Législation des fonds marins
Jusqu’à présent, on nous a juré que l’on ne ferait que de l’exploration mais pas d’exploitation, notamment notre champion français de l’écologie qui a chargé son Premier ministre Jean Castex en 2021 de doter la France d’une stratégie d’exploration et d’exploitation des ressources minérales dans les grands fonds marins pour les dix prochaines années. Côté accord d’exploitation ou d’exploration, c’est la Haute Autorité pour les Fonds marins, organisme onusien, qui fait la loi car les fonds marins en haute mer sont considérés comme un patrimoine commun mondial géré en Jamaïque, loin des yeux, loin du cœur, et pour le moins opaque quant aux tractations qui s’y déroulent. Soyons très discrets. Et la route de l’Eldorado s’ouvre. Exemple, à l’automne 2022, une filiale de la société canadienne “The Metals Company”, spécialisée dans l’extraction de minéraux océaniques, a reçu une autorisation pour pratiquer la collecte de 3600 tonnes de minerais en un trimestre, à titre de test, quelque part très loin de vos yeux, au large de la Papouasie-Nouvelle-Guinée. Disons-le net, les dés sont jetés.
La discrétion crée l’indifférence
Comment fait-on pour faire passer ces mesures qui sont destructrices à moyen terme pour un gain immédiat ? Eh bien, on joue sur notre indifférence. Tout d’abord, loin des yeux, loin du cœur, en toute discrétion. Où sont ces mines à fonds marins ouverts ? Loin, très loin, dès lors, on peut bien le dire, on s’en fout. Qui connaît les fonds marins non accessibles aux communs des mortels ? Qui les a seulement vus, ces étendues sous-marines ? Qui est en mesure d’apprécier l’étendue immense des dégâts qui seront faits ? Et en conséquence, qui réclamera au nom de l’océan du vivant de l’humanité et qui plus est, avec une autorité internationale, un arrêt de ses pratiques alors que l’océan n’a ni personnalité morale ni personnalité juridique ? Le gâteau de ces étendues sous-marines est jalousement partagé entre États pour une exploitation où on se regarde en chien de faïence, prêt à bondir afin de prendre l’avantage sur les autres.

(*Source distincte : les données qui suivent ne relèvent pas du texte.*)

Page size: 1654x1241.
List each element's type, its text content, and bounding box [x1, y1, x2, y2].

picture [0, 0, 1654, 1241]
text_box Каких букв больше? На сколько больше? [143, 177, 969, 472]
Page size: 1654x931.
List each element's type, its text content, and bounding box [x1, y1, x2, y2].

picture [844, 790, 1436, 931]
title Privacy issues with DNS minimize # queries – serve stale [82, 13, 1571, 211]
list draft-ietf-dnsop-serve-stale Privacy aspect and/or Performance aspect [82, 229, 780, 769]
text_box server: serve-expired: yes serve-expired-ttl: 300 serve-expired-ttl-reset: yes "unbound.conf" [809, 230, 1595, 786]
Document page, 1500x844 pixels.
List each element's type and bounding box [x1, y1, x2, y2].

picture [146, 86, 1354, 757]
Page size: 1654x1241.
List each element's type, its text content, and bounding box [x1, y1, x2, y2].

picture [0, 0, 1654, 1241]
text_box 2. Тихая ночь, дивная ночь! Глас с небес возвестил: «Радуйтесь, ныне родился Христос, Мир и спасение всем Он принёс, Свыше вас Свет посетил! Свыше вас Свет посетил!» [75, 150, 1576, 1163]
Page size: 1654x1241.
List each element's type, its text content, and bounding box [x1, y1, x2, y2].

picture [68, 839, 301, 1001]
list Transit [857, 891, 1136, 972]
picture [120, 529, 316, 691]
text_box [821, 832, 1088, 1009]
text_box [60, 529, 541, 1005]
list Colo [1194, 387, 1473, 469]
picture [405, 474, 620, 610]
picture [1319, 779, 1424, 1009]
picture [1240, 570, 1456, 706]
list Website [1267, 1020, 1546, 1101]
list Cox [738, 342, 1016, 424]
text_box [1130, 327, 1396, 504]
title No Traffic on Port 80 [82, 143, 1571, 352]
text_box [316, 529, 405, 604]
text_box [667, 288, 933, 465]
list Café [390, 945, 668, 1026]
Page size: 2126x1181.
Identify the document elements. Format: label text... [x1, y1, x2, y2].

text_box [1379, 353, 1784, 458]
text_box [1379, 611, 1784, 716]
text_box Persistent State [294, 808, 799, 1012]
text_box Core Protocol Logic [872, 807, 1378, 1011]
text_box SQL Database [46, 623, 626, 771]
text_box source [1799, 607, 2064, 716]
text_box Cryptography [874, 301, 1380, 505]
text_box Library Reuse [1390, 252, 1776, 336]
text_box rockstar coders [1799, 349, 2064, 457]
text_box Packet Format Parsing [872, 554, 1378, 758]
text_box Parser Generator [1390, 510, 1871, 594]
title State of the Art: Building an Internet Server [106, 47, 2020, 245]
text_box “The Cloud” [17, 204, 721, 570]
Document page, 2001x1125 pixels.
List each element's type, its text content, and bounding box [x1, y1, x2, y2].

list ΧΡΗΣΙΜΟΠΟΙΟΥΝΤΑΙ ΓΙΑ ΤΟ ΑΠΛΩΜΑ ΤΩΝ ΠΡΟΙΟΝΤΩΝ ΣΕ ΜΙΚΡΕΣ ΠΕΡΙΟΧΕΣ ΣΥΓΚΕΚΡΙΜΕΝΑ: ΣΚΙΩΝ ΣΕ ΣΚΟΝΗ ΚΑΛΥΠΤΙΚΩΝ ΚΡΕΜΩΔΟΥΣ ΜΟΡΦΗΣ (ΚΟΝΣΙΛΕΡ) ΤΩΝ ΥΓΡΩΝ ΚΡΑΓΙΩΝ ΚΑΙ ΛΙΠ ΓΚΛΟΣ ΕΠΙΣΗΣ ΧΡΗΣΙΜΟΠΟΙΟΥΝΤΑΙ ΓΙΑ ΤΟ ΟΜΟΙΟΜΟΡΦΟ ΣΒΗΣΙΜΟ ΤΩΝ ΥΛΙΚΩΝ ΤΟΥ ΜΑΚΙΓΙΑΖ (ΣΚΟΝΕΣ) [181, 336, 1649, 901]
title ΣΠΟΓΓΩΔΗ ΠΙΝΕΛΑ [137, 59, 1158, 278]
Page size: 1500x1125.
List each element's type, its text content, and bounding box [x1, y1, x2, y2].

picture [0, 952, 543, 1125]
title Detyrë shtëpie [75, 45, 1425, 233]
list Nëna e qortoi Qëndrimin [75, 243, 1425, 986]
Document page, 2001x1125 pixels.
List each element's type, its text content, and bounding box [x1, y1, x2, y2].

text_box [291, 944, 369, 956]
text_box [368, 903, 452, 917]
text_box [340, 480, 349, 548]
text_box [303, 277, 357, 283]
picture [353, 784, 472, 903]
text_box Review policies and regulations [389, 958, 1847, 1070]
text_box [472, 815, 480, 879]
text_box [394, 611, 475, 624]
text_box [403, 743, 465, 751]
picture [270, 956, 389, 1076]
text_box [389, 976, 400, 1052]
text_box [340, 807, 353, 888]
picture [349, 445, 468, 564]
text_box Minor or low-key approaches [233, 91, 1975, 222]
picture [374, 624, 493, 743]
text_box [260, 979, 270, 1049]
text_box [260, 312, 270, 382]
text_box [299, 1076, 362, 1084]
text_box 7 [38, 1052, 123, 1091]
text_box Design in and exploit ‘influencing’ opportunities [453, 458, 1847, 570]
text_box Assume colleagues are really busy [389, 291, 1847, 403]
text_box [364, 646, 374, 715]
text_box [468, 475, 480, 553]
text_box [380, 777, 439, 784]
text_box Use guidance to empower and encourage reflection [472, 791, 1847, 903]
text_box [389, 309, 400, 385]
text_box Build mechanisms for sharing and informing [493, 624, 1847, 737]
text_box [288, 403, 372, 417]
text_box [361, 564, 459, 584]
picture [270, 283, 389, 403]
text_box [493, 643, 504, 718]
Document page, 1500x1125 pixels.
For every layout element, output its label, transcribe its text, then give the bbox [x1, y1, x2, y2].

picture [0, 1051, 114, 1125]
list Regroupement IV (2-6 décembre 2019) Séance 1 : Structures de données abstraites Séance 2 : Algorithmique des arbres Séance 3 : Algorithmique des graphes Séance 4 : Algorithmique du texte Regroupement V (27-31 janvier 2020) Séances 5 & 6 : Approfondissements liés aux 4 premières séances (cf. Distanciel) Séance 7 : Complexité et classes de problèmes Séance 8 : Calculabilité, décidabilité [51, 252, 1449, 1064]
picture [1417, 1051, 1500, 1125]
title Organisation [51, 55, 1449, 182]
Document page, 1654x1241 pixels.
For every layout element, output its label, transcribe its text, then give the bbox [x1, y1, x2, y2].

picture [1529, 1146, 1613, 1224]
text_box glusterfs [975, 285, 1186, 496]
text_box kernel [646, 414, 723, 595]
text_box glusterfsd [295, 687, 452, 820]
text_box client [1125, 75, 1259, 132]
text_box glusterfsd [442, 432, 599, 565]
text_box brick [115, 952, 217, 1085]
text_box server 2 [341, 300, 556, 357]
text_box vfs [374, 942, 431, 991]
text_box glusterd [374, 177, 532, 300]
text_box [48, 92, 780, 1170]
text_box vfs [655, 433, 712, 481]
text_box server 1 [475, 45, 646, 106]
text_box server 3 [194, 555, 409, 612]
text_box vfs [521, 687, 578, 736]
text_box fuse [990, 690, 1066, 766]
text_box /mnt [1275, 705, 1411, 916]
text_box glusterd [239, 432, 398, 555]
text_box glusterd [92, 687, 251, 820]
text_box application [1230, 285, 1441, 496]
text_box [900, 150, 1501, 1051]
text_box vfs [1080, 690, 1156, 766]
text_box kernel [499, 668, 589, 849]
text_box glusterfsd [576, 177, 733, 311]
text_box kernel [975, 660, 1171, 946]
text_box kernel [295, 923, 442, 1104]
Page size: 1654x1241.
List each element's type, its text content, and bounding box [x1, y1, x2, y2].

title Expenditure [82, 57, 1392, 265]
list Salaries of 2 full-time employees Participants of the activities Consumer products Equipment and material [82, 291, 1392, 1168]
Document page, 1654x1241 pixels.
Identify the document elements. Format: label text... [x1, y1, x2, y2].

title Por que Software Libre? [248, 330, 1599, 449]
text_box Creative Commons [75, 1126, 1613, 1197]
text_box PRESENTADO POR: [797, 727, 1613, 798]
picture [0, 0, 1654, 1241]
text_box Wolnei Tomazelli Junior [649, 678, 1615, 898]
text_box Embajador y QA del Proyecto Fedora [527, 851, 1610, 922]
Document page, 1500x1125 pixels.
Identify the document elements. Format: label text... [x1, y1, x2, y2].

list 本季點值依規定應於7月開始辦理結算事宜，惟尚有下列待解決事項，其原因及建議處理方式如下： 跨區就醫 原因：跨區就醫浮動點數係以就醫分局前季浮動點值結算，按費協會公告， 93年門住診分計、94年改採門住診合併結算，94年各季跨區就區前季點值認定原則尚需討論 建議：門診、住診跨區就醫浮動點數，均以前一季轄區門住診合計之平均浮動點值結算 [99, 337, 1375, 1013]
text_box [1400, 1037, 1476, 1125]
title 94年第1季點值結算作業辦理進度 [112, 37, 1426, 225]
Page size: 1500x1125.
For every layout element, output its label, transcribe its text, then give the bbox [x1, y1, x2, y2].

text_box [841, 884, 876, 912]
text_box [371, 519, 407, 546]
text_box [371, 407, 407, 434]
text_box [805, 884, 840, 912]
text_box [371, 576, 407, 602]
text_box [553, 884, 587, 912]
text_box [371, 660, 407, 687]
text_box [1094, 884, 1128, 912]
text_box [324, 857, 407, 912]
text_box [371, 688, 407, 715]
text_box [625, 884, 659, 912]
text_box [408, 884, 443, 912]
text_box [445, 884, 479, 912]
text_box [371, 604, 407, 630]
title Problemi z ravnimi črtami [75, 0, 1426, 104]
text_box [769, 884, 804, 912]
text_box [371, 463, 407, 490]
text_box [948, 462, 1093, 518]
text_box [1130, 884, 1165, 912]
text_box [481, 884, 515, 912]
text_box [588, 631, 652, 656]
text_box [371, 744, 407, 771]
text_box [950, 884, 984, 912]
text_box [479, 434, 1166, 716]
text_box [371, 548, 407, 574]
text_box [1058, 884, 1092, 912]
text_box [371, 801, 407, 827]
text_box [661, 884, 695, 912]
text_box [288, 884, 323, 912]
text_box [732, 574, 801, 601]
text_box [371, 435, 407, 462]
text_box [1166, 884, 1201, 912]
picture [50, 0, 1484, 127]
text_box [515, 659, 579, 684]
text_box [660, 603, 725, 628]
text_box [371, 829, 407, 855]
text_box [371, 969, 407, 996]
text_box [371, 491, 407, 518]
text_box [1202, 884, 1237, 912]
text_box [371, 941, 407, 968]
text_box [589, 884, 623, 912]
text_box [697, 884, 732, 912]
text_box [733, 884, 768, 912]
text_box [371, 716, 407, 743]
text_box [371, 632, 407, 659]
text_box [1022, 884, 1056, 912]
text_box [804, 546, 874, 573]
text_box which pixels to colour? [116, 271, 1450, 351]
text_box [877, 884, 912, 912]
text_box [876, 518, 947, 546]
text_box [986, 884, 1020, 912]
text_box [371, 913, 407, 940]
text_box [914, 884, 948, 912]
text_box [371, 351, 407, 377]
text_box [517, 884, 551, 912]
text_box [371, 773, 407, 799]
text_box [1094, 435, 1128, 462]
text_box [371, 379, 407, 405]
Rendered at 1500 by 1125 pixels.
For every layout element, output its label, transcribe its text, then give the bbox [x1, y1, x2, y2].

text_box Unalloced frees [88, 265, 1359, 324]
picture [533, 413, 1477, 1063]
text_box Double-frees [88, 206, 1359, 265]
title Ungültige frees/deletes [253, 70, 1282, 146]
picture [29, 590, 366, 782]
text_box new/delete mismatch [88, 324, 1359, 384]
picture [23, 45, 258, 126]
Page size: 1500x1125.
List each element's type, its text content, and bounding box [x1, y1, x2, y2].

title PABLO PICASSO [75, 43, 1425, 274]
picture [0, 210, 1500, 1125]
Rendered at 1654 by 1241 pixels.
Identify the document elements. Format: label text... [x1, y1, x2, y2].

La communication est la clé
La gestion des fonds marins en tant que patrimoine mondial est tout sauf de la gestion des biens communs au sens d’Elinor Ostrom, prix Nobel, qui a conceptualisé un outil essentiel pour une société écologique, les communs. Elle montre que si les acteurs communiquent, échangent, délibèrent, ils finissent par trouver la bonne décision pour ne pas épuiser les ressources en accès libre. Sans aucune délibération, on entre dans une tragédie, celle de la libre ouverture avec la tentation pour chacun de tirer le maximum aux dépens des concurrents, conduisant à une surexploitation inéluctable jusqu’à total épuisement. Dans notre cas, au préalable même à toute exploitation, raisonnée ou pas, se pose la question, escamotée bien sûr, de savoir si l’on peut ou pas exploiter une ressource, sachant que les nodules polymétalliques, une fois collectés au prix de méthodes délétères, ne se régénéreront pas.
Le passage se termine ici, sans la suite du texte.